In the great debate of cats versus dogs, one of the greatest weapons in the dog-lovers' arsenal is the theory that dogs are friendlier and bond more quickly with their people. How could cats compare, the dog people say, when dogs clearly love us and cats clearly don't. A sound argument, but not entirely true. Cats do bond with their owners, they just have more subtle ways of showing it. Here's how to tell if you cat has bonded with you.
Are cats capable of bonding with humans?
First, we have to start with the basics: Can cats even bond with humans? The answer is yes (not a surprise to cat owners, right?), but that the relationship between cats and humans is far more complex than the relationship between humans and dogs (also, surely, not a surprise to cat owners).
In 2011, Smithsonian Magazine reported on the findings of a group of scientists who spent time studying pairs of cats and their humans in Vienna, Austria. The study dug into the personalities of both the humans and cats and found that the bond between them was complex, much like the bonds between pairs of humans. If the human in question was more extroverted, for example, the cat was more likely to exhibit complex patterns of behaviors. This suggests that cats adapt to their humans, and the relationship between them is a give-and-take that represents the personality of each.
The researchers also found that women tend to have "more intense" relationships with their cats than men do, which might account for some of the unfortunate origins of the "crazy cat lady" stereotype.
"In response, the cats approach female owners more frequently, and initiate contact more frequently (such as jumping on laps) than they do with male owners," co-author Manuela Wedl of the University of Vienna told Discovery News, adding that "female owners have more intense relationships with their cats than do male owners."
How do cats show affection?
So, yes, it's possible that your cat does actually like you. How can you tell if that's the case? There are several ways cats show love and affection, and you've probably seen many (maybe all) of them with your own cat.
If your cat starts giving you those slow blinks, then you're in. You probably notice this most often when you're petting your cat's head. By slowly blinking, she's saying, "Yes. You are a person I like, doing a thing that I like." You can even try to blink slowly back at your cat to see how long the loved-up, silent convo lasts, if you want to (which you know you do).
Kneading and Head-Butting
Does your cat like to knead you or ram his head into your body? He's not trying to physically assault you; he's saying, "Hey! I love you!" Kittens knead at their mothers' stomachs to make milk flow. When adult cats knead, they're mimicking the relationship they had with their mothers. As for head-butts, rubbing his face on you is a great way for your cat to transfer their pheromones to you, which lets other cats know you're definitely spoken for.

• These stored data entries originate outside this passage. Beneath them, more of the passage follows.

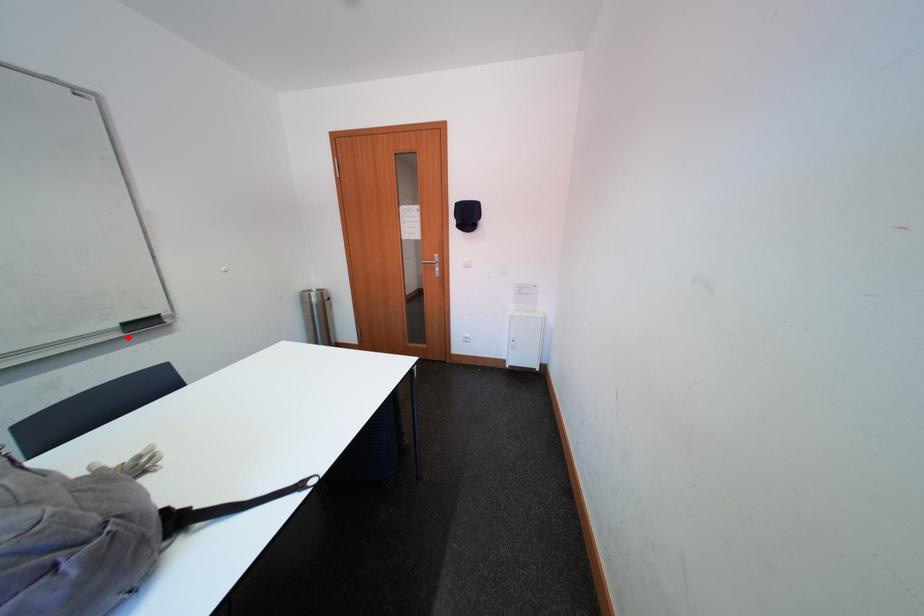
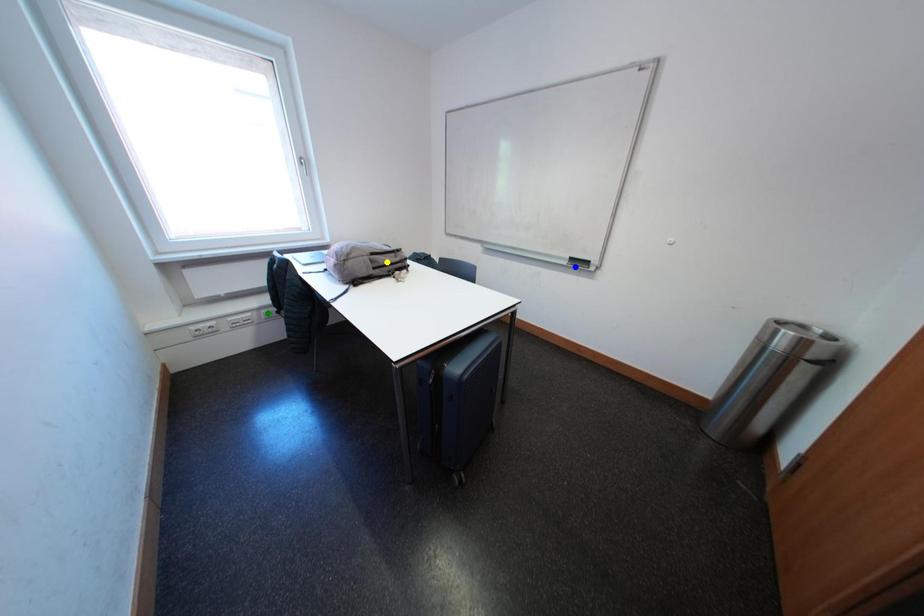
Question: I am providing you with two images of the same scene from different viewpoints. A red point is marked on the first image. You are given multiple points on the second image. Which point in image 2 is actually the same real-world point as the red point in image 1?

Choices:
 (A) yellow point
 (B) blue point
 (C) green point

Answer: (B)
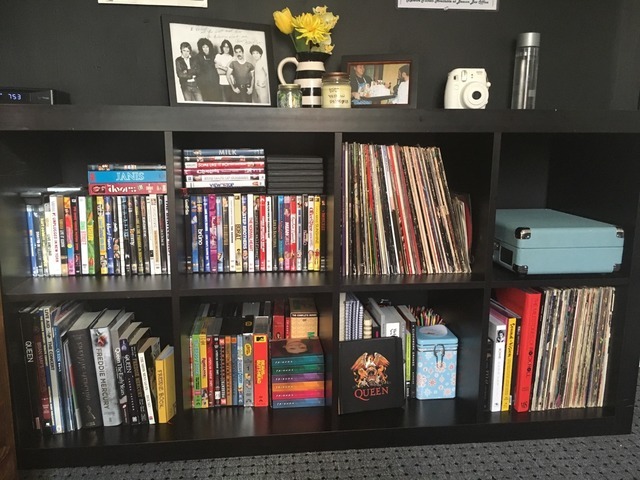
I want to click on floor, so [x=504, y=459].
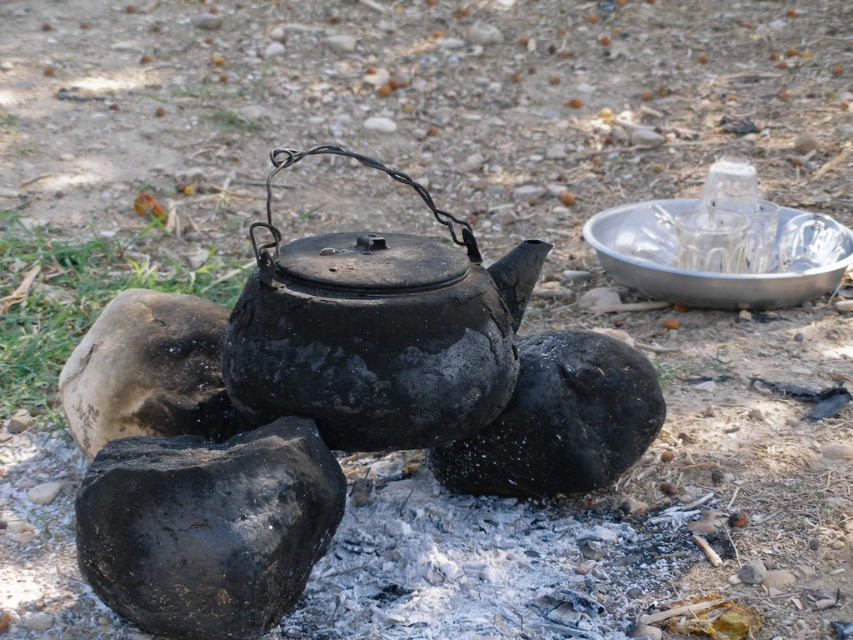
Who is lower down, charcoal black rock at lower left or brown rough rock at left?

charcoal black rock at lower left is lower down.

Between charcoal black rock at lower left and brown rough rock at left, which one appears on the left side from the viewer's perspective?

From the viewer's perspective, brown rough rock at left appears more on the left side.

Identify the location of charcoal black rock at lower left. (207, 525).

Locate an element on the screen. charcoal black rock at lower left is located at coordinates [x=207, y=525].

Does point (352, 333) come farther from viewer compared to point (468, 451)?

No, it is in front of (468, 451).

I want to click on black matte teapot at center, so click(x=376, y=330).

What do you see at coordinates (560, 420) in the screenshot? I see `charcoal black rock at center` at bounding box center [560, 420].

Is point (592, 348) positioned after point (125, 376)?

Yes, point (592, 348) is farther from viewer.

I want to click on charcoal black rock at center, so tap(560, 420).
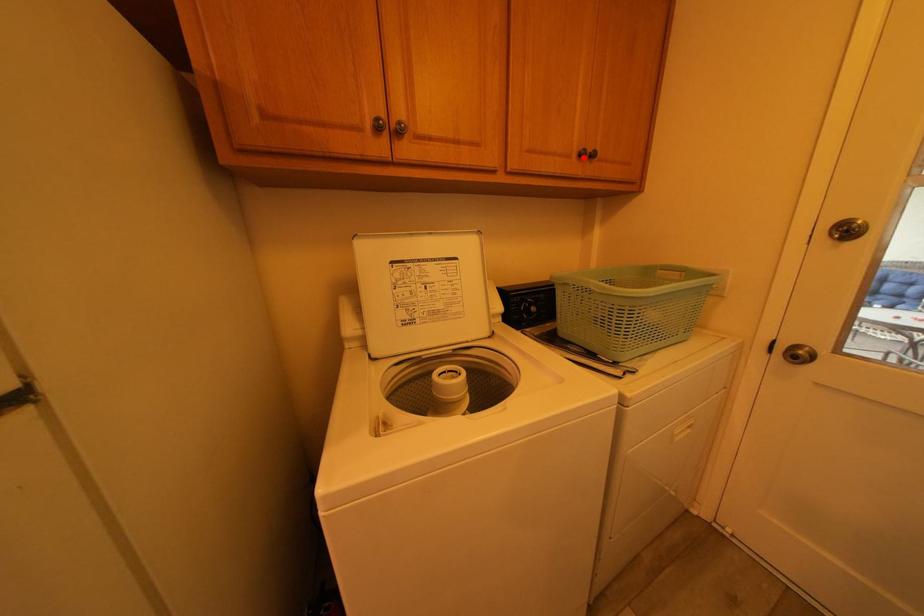
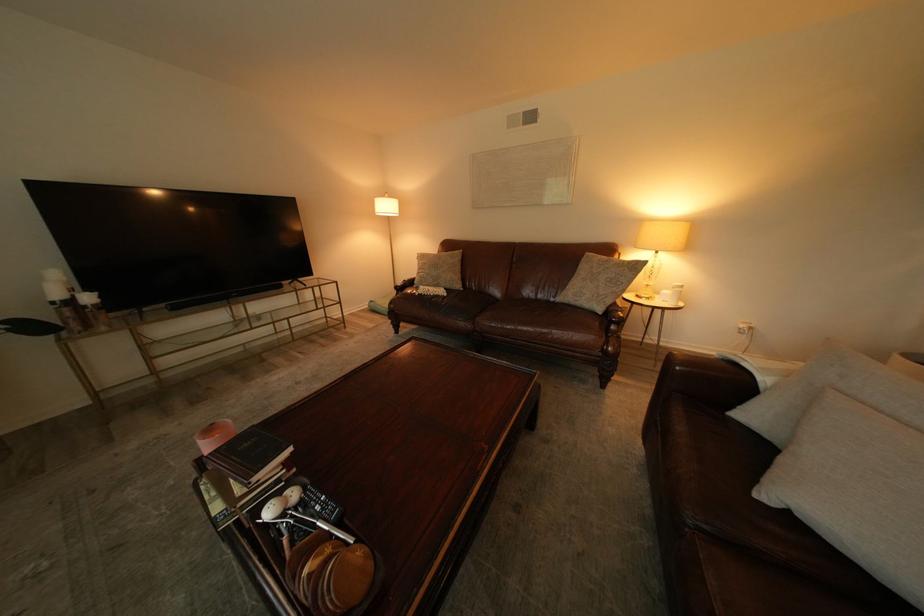
Question: I am providing you with two images of the same scene from different viewpoints. A red point is marked on the first image. Is the red point's position out of view in image 2?

Choices:
 (A) Yes
 (B) No

Answer: (A)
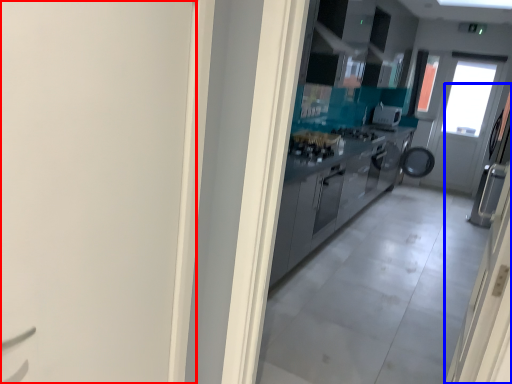
Question: Which object appears closest to the camera in this image, door (highlighted by a red box) or door (highlighted by a blue box)?

Choices:
 (A) door
 (B) door

Answer: (A)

Cats spend a lot of time grooming themselves, and this favor is often extended to humans when cats are feeling especially lovey-dovey. If your cat gives you a lick or even a little love nip, she's probably trying to communicate some combination of "Hey, I love you" and "Hey, give me some attention."
Signs a cat has bonded with you.
You know that your cat at least doesn't hate you, but how do you know if her feelings are more "Oh, you're ok, for a roommate" or "WE SHARE A DEEP AND IRREVOCABLE BOND"? Here are some signs that your cat has seriously bonded with you.
- Kneading you
- Staring into your eyes
- Grooming you
- Exposing the belly
- Curved tail-tip
- Rubbing against your legs
- Following you
- Sitting on top of you
- Slow blinking at you
- Vocalizing to you
- Bring you gifts
The biggest sign that your cat has bonded with you is repeated and frequent displays of those cat-approved forms of affection: slow blinks, licking, kneading, grooming and head-butting. Soft, welcoming purrs are always good, and if your cat likes to present her butt to you, well, you're definitely in.
Ways to bond with your cat.
If you're still thinking, "Oh god, my cat might kind of hate me," don't worry. There are definitely ways to strengthen your bond with your cat (or to make sure you bond right away with a new cat).
"Instead of insisting on interacting with cats, people need to encourage the kitty to come to them," Marilyn Krieger, Certified Cat Behavior Consultant and author of Naughty No More!, told Cuteness. "They can be across the room or a few feet away. All they need to do is to lean or squat down to the cat's level and point an index finger towards the cat at her nose level. If the cat is feeling secure and social, she will advance to the outstretched finger, touch it with her nose, turn her head and rub it with her cheek. She is essentially marking the person with pheromones from scent glands on her cheeks. This is an invitation to pet her."
The key is to meet your cat on her terms. By interacting with your cat when and how she wants (because your cat knows who is in charge and won't forget it), you'll quickly become one of her favorites.
Cat's aren't so different from people, really. They prefer their human companions to treat them well, to listen and to pay attention to them. Basically, humans who interact with their cats — giving them attention in the way they want attention — quickly become the preferred member of the household, and the cats will then bestow their affection.